It’s accommodationism day in the neighborhood…I guess it’s a Christmas thing. Baby Jesus is born, Tim Minchin got his (requested) song dropped from a tv show, Julian tries to square a circle, and to make it all complete, Chris Stedman writes yet another “mean atheists are doing it wrong and I am doing it right” article for the Huffington Post. I had been ignoring Stedman for months, but he does make it difficult.
…effective criticism of religious dogmatism accounts for the diverse spectrum of religious expression. It is balanced, it is rooted in compassion, and it responds to what people actually believe and practice, not just the most extreme forms of religious thought.
Well some people do actually believe the most extreme forms; often a lot of people. It’s not the case that most religious believers are thoroughly liberal and unextreme.
But some of the most vocal atheist activists understand religious criticism differently. Take, for example, this sampling of comments from prominent atheists about Islam and Muslims:
Ah ah ah – not so fast – those two items shouldn’t be mashed together. Talking about Islam is not the same as talking about Muslims and they can’t usefully be talked about under a single heading.
PZ Myers: “Come on, Islam… It’s bad enough to be the religion of hate, but to be the religion of cowardice ought to leave you feeling ashamed.”
Yes, and? Stedman fails to say what is wrong with that, and he also fails to say what the post was about. It was about the Seattle cartoonist Molly Norris whose life was trashed because she had to go into hiding after drawing a benign cartoon of Mohammed for Draw Mohammed day. I hope Stedman doesn’t deny that Islam takes Mohammed very very seriously.

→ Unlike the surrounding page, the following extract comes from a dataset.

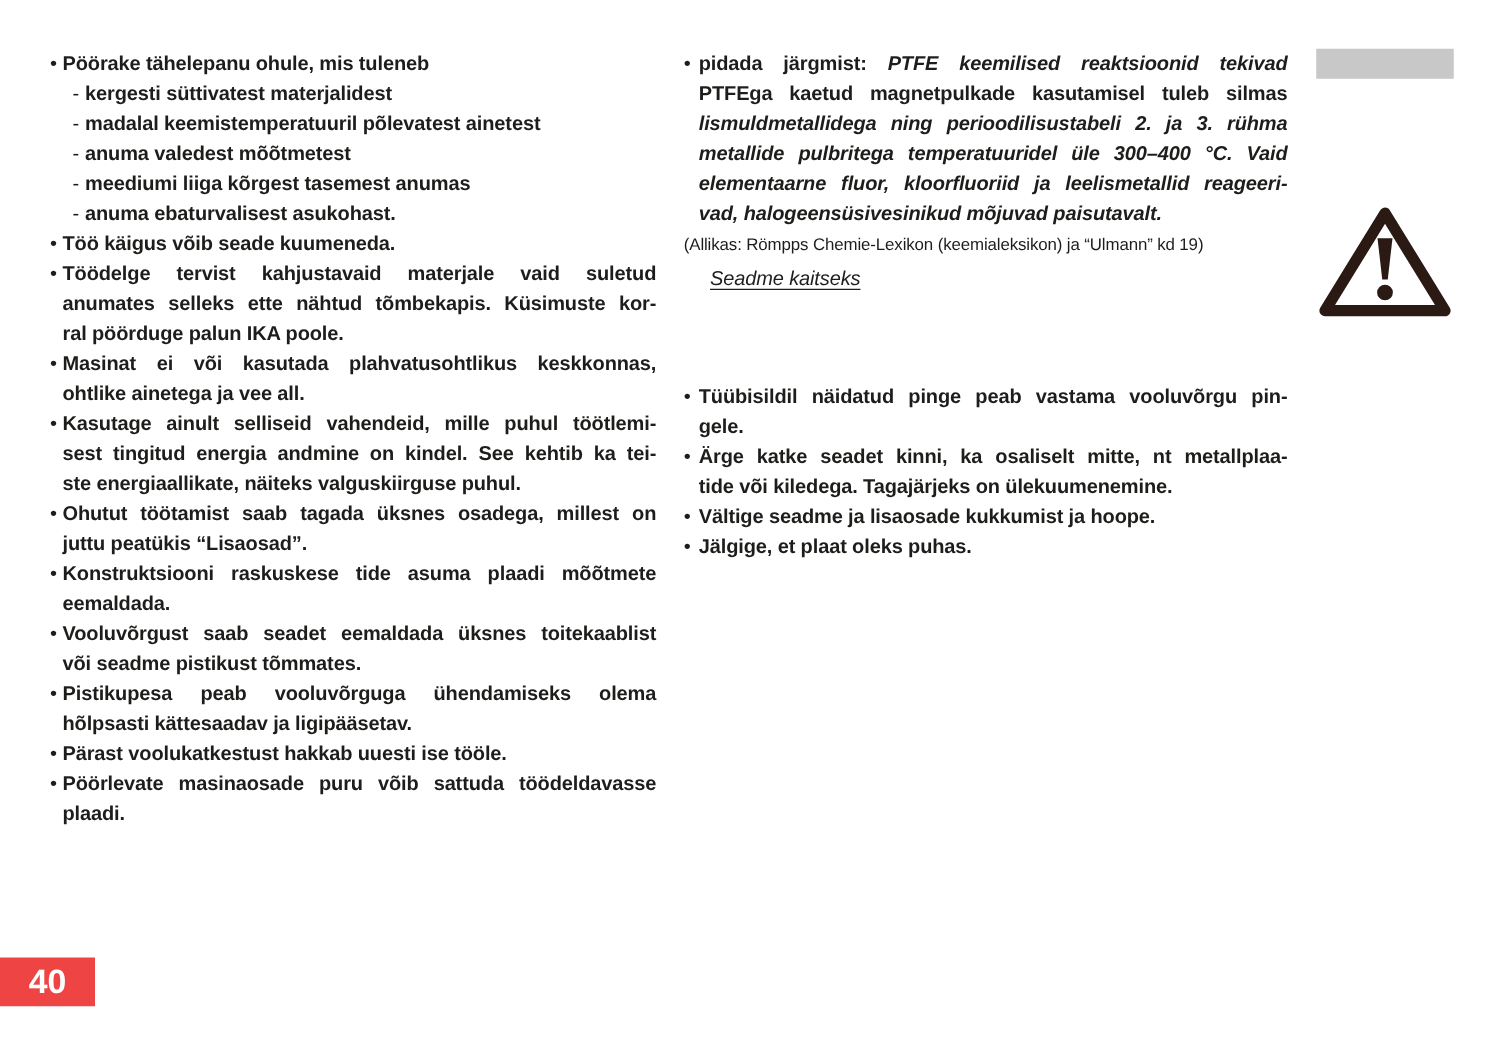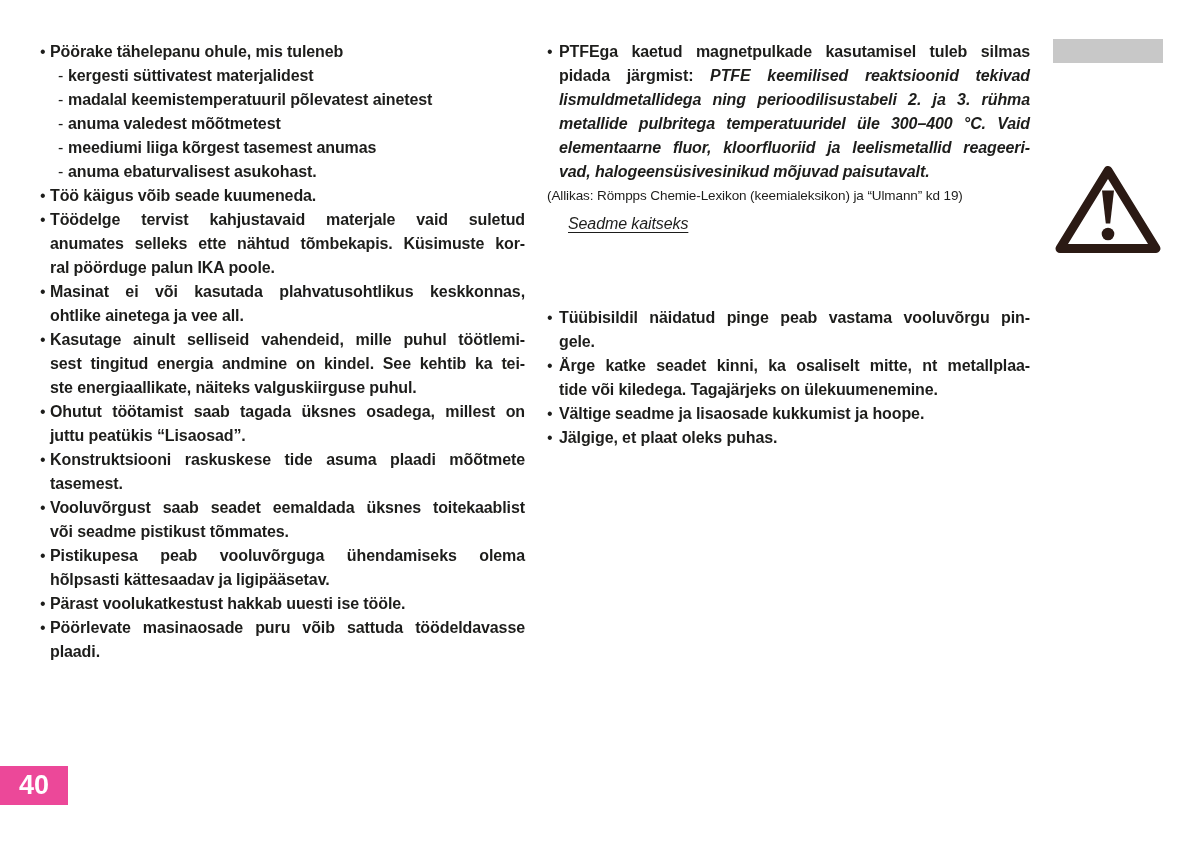"PTFEga kaetud magnetpulkade kasutamisel" div.line { order: before "pidada järgmist: PTFE keemilised" -> after "pidada järgmist: PTFE keemilised" }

I maintain significant disagreement with many religious beliefs, but I do not wish to be associated with narrow-minded, dehumanizing generalizations about religious people. I am disappointed that such positions represent atheist activism not only to the majority of our society, but to many of my fellow atheist activists as well.
But they don’t, and it’s unfortunately typical of Chris Stedman to pretend that they do.